DORA’s deadline looms large. EU banks, e-money issuers and payment institutions have until January 2025 to meet DORA’s tougher and more prescriptive standards for managing ICT risks. The regulation also impacts providers of ICT services.

A lot of ink will be spilt in the coming months. Firms must be ready to present to their regulators a package of documents evidencing their readiness to bounce back from disruption. This includes a digital operational resilience strategy, crisis communication plans and an ICT third-party risk strategy.

DORA’s impact on contracts is most likely to cause trepidation. Firms must reopen their contractual arrangements with ICT service providers to ensure they comply with DORA. The most onerous obligations relate to services that support critical functions.

The whole supply chain will be impacted. Firms are expected to use their contracts with ICT service providers to push elements of DORA onto subcontractors, including access and audit rights. Firms monitor key ICT risks down the supply chain, which means repapering contracts to include more reporting obligations.

Firms must draw up a new register about the ICT services they use. This register includes details about the contractual arrangements with third-party providers and their subcontractors. Regulators will use firms’ registers of information better to understand the ICT dependencies across the EU financial system.

DORA gives regulators another tool in their arsenal. Firms can expect more intensive supervision about protecting ICT systems, detecting anomalous activities, responding to cyber threats and managing third-party providers. Regulators plan to hold senior managers to account for how they manage ICT risks.

Mind the gap

Simon Treacy, senior associate (knowledge), Linklaters

The good news is that firms do not have a standing start regarding DORA. Several aspects of DORA should be familiar to payment service providers. For example, the regime for reporting ICT-related incidents builds on existing payments legislation. Firms can also draw on their experience of implementing EU outsourcing guidelines when tackling DORA’s contractual requirements.

But DORA goes further than the existing framework. For example, policies must be revised to reflect DORA’s remit. A wider range of incidents need to be reported under the new regime. DORA’s impact on contracts is not limited to outsourcing arrangements.

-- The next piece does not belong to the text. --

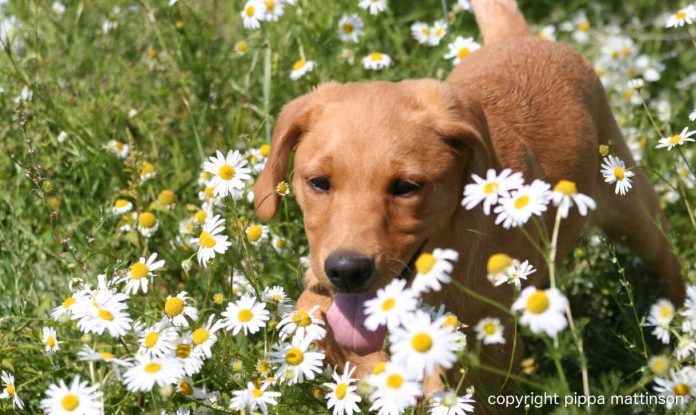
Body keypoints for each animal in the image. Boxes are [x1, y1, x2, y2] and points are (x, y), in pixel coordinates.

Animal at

Firms should use a gap analysis to help focus their DORA implementation projects. Comparing the regulatory framework as it applies today against the higher standards set by DORA reveals the extent of the uplift, which needs to be completed before the end of the year.

Unhelpfully, firms are facing a moving target. The full suite of technical standards and delegated legislation – including the rules on subcontracting – will only be finalised six months before DORA starts to apply. Firms have no choice but to engage with their ICT service providers based on the draft texts that have been released so far.

Going global

DORA is not the only show in town. Key aspects of the UK’s operational resilience regime start to apply next year. UK payment institutions, e-money institutions and recognised payment systems will be required to remain within the impact tolerance levels they have set in case of a severe but plausible disruption. Preparing for this deadline should be the focus for firms in 2024, supported by their mapping exercises and scenario testing.

The differences between the EU and UK regimes exemplify the problem faced by payment firms with an international footprint. As well as operational and reputational risks, ICT incidents and cyber-attacks will increasingly have legal and regulatory consequences, too. Managing multiple regimes – and multiple regulators – is another element for firms to factor into their resiliency planning. Napoleon had it easy.